Look below for the line holding "326.98 | +90.8%" and the line holding "37.09 | +9.2%". Transcribe exactly those lines and all lines between them, nothing more.

▶ **Task data**:
========

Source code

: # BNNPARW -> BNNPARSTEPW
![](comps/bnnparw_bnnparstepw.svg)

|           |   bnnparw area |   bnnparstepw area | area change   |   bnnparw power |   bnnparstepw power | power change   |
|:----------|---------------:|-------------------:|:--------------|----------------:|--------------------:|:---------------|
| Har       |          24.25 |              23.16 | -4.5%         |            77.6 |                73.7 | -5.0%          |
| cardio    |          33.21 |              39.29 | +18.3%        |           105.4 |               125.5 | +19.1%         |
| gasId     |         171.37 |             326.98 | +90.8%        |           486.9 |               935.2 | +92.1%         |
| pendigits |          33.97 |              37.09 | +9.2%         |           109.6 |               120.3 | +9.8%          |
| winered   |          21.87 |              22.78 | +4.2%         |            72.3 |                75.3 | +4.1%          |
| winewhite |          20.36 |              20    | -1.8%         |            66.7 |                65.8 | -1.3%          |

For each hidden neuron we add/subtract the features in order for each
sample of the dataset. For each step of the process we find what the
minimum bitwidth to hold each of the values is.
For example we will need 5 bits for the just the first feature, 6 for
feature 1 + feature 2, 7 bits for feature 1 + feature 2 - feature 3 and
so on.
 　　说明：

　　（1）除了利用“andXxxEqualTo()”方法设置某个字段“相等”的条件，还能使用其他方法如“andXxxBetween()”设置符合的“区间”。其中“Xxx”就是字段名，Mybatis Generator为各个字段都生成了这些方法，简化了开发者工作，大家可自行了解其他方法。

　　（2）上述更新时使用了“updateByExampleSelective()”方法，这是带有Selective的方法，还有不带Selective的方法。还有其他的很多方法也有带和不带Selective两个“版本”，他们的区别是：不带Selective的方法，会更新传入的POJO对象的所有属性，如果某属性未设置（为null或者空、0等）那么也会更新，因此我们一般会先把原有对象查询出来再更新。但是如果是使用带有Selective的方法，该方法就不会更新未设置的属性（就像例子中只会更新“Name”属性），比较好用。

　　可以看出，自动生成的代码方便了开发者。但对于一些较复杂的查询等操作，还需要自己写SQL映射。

========

▶ **Finished exercise**:
| gasId     |         171.37 |             326.98 | +90.8%        |           486.9 |               935.2 | +92.1%         |
| pendigits |          33.97 |              37.09 | +9.2%         |           109.6 |               120.3 | +9.8%          |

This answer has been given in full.